Denmark Europe International Studies Higher Education News by Erudera News Aug 08, 2023

Copenhagen, Denmark (1)

The number of international students choosing bachelor degree programs at Danish universities is on the rise. Enrollment in bachelor degrees has increased by 43 percent this year compared to 2022.

Local media reports say that this year, 549 more international students are admitted to bachelor programs offered in English than in 2022. Of 1,835 international students pursuing an English-taught bachelor degree at Danish universities, most are from EU or Nordic countries.

According to Statista, the data provider, two-thirds of international exchange students in Denmark came from EU countries outside the Nordics in 2021, Erudera.com reports.

English-taught programs in Denmark have also witnessed an increase of 21 percent in overall international student enrollment.

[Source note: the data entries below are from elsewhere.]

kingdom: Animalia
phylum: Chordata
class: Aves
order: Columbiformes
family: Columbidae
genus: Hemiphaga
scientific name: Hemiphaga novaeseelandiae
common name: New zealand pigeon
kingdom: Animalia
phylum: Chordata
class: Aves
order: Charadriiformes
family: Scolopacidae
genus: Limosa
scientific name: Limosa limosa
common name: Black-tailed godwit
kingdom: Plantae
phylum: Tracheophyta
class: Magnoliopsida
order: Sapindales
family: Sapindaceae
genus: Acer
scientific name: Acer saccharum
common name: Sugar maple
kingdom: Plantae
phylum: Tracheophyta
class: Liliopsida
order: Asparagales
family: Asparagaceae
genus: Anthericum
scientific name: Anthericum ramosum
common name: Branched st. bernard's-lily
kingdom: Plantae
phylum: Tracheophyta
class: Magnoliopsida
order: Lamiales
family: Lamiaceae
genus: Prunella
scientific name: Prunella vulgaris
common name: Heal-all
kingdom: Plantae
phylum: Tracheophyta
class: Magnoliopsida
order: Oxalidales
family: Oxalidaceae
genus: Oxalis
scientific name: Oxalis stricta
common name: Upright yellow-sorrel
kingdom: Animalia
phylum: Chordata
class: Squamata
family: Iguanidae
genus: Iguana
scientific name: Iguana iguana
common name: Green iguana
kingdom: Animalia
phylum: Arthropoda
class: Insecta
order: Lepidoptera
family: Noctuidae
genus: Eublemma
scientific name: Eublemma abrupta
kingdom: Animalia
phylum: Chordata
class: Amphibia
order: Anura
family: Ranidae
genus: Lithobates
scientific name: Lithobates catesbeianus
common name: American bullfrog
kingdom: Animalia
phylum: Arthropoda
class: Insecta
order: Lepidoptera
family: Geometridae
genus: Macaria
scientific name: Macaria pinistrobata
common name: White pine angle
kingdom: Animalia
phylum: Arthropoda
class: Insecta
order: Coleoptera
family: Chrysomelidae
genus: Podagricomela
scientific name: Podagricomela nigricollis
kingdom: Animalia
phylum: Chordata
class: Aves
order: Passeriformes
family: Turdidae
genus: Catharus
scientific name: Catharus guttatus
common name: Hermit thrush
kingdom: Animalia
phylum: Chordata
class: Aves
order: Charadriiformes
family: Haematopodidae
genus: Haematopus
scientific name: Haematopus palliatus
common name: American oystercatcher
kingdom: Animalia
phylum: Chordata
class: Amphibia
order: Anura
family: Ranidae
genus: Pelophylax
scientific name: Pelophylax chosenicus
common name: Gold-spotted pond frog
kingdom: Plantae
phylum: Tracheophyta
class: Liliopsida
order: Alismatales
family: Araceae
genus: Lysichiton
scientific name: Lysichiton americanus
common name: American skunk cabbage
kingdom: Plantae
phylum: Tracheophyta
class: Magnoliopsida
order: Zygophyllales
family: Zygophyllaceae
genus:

Berlingske Tidende, a Danish daily newspaper, reported that there is increased interest among students to choose Denmark as their top study destination for a bachelor’s degree.

The report states that the number of students applying for a bachelor degree in Denmark is up nearly 111 percent between 2019 and 2023, from 2,307 to 4,858. But, the same notes that, on the other hand, the number of Danish students applying to universities dropped from 1,939 in 2019 to 1,871 in 2023, representing a 3.6 percent decrease.

Commenting on the increase in admission to universities, the director of Universities Denmark, Jesper Langergaard, expressed delight to see more youngsters pursuing higher education degrees in 2023. University World News reports that he said there is still some progress to be made to reach the levels before 2022.

“We are entering a time with fewer youths and a lack of qualified workforce and therefore it is good that more international students are admitted to Danish higher education institutions,” Langergaard said, mentioning there was an overall increase in students enrolled in IT and engineering programs, including international students.

Most recently, two opposition parties in Denmark, the left-wing Red-Green Alliance and center-left Social Liberals, said the decision to limit international student numbers in Denmark is a “crazy” move, a Danish broadcaster has reported.

Criticism came after two Danish colleges had to reject several international students although they had available slots. Students were rejected due to restrictions the government imposed on English-taught programs as part of plans to reduce the amount Denmark spends on its state student grant.

Last year, a large number of English-taught courses at Danish universities were canceled in a bid to reduce SU costs.

However, Danish authorities have introduced a new education plan in the summer that will increase the number of study programs taught in English.